AGENDA CULTURAL

21.8.12

Parábolas libertárias de Hermann Hesse

 Revista da Cultura -  agosto de 2012
Os aparelhos de rádio que, em 1968, sintonizavam as notícias da guerra do Vietnã também faziam ecoar um dos hinos daquele tempo: Born to Be Wild, como clamava o vocalista da banda Steppenwolf, uma referência ao célebre romance de Hermann Hesse, O lobo da estepe. Morto em 9 de agosto de 1962 – portanto, há exatos 50 anos –, o escritor alemão não chegou a ouvir o famoso riff de guitarra eternizado pelo filme Easy Rider. Mas a mensagem “nascido para ser selvagem” certamente o teria deleitado, já que este mesmo espírito rebelde e libertário se faz presente em toda a vasta obra que deixou – motivo pelo qual se tornou a principal influência da contracultura que agitou os anos 1960.

Foi nesta época que o escritor e crítico literário José Castello descobriu seus livros. “Comecei a ler o Hesse aos 15 anos. Demian, Sidarta e O lobo da estepe eram livros obrigatórios para minha geração, desestabilizaram nossa visão de mundo e nos abriram novos caminhos”, conta o vencedor do Prêmio Jabuti de 2011. Segundo ele, Hesse é um autor para quem a vida está impregnada de magia. “Não da magia tola que define a literatura ‘gótica’, mas de uma magia que se revela naquilo que nos parece mais banal. Trata-se de alguém que vê a literatura como um instrumento de iluminação, que tem uma utilidade: levar o autor a se aproximar de si mesmo”, resume Castello.

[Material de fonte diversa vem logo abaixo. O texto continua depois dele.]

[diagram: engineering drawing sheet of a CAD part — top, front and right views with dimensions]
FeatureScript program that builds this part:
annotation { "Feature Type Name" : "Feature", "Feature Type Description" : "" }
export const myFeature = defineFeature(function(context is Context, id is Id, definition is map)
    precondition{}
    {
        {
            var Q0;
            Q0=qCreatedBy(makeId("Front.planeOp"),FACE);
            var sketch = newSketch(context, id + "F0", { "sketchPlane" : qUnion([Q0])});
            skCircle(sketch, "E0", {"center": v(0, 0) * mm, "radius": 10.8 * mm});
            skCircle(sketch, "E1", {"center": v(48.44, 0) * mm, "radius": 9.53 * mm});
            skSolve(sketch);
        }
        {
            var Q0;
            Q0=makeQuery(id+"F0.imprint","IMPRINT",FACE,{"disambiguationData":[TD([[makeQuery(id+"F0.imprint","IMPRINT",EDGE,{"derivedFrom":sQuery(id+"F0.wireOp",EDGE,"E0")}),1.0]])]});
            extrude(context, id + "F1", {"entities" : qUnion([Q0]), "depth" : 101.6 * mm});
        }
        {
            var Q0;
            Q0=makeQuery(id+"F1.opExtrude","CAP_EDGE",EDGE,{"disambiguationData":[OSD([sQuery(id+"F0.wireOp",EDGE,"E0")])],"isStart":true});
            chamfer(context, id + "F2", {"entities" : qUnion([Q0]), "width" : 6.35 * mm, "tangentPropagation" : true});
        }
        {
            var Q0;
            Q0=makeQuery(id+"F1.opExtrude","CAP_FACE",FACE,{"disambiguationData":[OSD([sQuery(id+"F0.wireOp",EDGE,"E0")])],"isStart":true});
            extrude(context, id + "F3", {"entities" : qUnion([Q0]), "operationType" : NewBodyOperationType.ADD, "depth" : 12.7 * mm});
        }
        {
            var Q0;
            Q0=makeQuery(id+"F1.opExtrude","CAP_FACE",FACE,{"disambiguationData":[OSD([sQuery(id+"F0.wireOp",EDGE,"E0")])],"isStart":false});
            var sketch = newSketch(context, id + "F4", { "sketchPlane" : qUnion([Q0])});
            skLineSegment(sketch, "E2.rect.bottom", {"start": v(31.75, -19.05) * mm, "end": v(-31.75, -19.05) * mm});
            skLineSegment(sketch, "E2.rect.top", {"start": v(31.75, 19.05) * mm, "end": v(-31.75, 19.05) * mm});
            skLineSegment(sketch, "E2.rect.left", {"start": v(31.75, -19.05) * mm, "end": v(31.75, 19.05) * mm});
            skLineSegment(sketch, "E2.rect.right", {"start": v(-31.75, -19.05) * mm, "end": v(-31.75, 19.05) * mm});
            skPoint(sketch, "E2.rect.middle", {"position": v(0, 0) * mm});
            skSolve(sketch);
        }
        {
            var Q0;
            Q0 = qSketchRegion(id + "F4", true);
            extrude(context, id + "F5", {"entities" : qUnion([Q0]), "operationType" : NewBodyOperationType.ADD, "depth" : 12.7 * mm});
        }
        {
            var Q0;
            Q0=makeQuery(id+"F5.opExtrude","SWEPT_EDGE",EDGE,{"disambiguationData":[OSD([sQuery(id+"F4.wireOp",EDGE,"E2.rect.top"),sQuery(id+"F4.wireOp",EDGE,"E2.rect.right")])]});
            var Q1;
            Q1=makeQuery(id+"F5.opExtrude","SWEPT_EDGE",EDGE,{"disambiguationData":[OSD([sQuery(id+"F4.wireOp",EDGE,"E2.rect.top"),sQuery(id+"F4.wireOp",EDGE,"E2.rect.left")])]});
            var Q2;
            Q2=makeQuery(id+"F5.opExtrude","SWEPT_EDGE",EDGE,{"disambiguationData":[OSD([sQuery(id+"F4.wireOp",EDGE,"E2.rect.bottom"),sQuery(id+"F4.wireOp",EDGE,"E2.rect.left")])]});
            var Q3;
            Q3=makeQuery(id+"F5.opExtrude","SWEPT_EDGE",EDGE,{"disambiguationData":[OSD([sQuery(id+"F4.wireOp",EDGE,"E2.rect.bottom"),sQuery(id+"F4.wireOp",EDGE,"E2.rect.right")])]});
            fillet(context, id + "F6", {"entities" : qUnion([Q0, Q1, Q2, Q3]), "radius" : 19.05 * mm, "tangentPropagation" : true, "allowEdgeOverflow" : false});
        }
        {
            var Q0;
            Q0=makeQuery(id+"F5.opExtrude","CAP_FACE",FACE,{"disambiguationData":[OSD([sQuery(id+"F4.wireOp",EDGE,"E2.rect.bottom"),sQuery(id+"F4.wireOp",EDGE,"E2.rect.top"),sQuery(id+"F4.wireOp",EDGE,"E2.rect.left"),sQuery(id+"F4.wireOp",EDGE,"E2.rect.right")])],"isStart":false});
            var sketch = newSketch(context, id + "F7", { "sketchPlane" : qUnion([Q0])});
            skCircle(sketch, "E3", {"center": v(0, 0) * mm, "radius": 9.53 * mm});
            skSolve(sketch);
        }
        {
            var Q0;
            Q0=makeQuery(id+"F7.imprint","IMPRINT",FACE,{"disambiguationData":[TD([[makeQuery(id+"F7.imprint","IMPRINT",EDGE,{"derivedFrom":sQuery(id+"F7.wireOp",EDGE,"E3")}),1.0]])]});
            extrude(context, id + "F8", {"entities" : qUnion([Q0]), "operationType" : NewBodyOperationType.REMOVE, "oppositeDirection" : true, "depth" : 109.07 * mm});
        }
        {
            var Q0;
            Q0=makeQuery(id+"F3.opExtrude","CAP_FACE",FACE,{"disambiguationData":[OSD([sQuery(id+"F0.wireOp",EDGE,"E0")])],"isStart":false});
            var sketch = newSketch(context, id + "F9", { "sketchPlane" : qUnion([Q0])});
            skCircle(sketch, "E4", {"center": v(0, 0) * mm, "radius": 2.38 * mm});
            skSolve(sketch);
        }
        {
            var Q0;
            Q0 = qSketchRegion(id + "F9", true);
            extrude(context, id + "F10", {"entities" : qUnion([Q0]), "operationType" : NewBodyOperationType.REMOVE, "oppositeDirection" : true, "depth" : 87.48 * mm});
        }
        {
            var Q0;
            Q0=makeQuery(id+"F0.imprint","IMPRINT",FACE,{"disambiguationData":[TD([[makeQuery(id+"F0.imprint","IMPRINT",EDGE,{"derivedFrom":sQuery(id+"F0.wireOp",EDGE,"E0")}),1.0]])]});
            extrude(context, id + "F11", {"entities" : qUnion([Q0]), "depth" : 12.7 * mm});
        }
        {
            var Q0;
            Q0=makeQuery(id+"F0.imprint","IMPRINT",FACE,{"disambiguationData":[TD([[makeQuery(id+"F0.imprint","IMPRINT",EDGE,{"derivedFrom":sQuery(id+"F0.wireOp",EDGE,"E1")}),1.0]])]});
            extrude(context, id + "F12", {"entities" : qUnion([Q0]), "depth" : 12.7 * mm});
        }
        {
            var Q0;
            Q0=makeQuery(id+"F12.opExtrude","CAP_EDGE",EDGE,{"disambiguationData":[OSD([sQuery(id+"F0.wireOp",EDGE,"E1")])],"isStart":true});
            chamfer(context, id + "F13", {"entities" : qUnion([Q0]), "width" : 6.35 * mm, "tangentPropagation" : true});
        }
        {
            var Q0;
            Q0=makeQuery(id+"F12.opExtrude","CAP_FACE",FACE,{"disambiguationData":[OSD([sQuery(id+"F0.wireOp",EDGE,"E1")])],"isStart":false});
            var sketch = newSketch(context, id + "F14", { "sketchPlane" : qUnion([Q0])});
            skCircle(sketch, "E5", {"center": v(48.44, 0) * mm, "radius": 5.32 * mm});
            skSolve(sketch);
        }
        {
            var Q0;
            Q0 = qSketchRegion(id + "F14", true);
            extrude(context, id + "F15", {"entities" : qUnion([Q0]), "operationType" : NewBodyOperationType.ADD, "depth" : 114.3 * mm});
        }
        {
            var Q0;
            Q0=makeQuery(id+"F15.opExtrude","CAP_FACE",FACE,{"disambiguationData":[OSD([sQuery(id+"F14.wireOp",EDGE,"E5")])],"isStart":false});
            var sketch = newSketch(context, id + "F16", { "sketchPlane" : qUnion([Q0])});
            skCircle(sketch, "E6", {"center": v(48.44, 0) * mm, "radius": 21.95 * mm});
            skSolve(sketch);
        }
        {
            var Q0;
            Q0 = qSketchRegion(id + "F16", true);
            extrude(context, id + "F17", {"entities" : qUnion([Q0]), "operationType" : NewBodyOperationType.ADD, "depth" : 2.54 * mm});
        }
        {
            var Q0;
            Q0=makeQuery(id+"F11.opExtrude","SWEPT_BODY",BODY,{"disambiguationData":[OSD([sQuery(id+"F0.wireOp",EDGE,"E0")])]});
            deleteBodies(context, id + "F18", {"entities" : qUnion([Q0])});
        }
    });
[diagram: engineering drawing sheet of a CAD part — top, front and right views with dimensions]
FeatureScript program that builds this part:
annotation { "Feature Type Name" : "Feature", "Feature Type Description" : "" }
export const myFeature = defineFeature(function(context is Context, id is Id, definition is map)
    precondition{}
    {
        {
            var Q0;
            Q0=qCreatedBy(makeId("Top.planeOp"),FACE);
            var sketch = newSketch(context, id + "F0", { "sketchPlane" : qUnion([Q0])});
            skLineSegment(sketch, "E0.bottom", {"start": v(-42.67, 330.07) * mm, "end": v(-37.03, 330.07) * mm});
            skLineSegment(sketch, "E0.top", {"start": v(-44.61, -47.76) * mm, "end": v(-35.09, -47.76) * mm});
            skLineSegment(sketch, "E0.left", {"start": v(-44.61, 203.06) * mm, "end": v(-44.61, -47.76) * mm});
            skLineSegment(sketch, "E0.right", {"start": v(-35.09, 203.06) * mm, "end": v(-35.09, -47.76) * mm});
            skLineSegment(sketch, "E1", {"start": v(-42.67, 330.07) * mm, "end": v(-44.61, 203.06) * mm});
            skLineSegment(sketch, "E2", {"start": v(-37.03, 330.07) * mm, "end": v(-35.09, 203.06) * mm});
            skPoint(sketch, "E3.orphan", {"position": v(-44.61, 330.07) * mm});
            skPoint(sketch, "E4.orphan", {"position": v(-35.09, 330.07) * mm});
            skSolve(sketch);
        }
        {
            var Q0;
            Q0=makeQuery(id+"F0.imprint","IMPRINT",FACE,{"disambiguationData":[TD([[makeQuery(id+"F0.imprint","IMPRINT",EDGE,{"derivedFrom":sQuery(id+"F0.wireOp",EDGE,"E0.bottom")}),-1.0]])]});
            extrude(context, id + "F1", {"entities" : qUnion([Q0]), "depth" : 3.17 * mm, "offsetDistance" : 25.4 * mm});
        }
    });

Nascido em 2 de julho de 1877 na cidadezinha de Calw, no coração da Floresta Negra, na Alemanha, Hesse viveu em uma família burguesa na qual confluíam o pietismo europeu, a ética da tradição protestante e o hinduísmo – seu avô era um indólogo renomado. Sem atuação política direta, a burguesia alemã do século 19 cultivava uma vida interior dedicada à leitura e ao estudo de idiomas. Mas ele não soube lidar com o excesso de normas e expectativas – sociais, familiares, religiosas –, tornando-se um garoto problema desde a tenra infância. Sua temporada no mosteiro luterano de Maulbronn, onde estudaria teologia, durou poucos meses: aos 14 anos, Hesse fugiu do seminário e, no auge de uma crise de adolescência, foi levado a um praticante de exorcismo para “aplacar seu espírito alterado”. Ninguém poderia antever que o garotinho endiabrado seria um dos maiores pacifistas do século 20. Em carta enviada aos pais, ele confessa que, desde os 13 anos, tinha apenas uma certeza: seria poeta ou não seria nada. “Existe escola para tudo, menos para ser escritor”, dizia, deixando clara sua escolha pelo caminho da liberdade total – a literatura.
No turbilhão da Primeira Guerra Mundial, viveu outra de suas crises e foi submetido a sessões de psicologia analítica com um discípulo de Carl Jung. Do método rico em símbolos e mitos, derivou o romance Demian, que se transformou na bíblia da juventude europeia do pós-guerra. 

Hesse tinha enviado os originais ao editor sob o pseudônimo de Emil Sinclair, explicando se tratar de um jovem escritor muito doente – de fato, as primeiras edições traziam a assinatura de Sinclair. Hoje, a justificava do autor seria considerada uma bela estratégia de marketing: aos 40 anos de idade, sendo um dos autores mais conhecidos da Europa, seu desejo era de que aquele fosse um romance para jovens e, por isso, escrito por um deles. A mensagem do livro estabeleceu uma comunicação tão profunda com seus leitores que até hoje ele é festejado por esse público. 

"A adolescência era um tema ainda incipiente na época, presente apenas em Musil, Kafka e Hesse. Hoje, há uma valorização da juventude, mas ela já estava prenunciada ali”, explica o doutor em Letras e tradutor de alemão Paulo Soethe, presidente da Associação Latino-Americana de Estudos Germanísticos. Ele lembra que suas primeiras obras eram narrativas sobre meninos em fase escolar e se encaixam perfeitamente no que os alemães chamam de Erziehungsroman ou romances de educação. “Hermann Hesse é um autor que parece estar sempre contando a mesma história: a de um jovem que rompe com o peso da tradição consolidada e opressora para buscar seus próprios caminhos”, avalia Soethe, que fez pós-doutorado na Universidade de Tübingen, na qual Hesse foi aprendiz de livreiro, entre 1895 e 1898.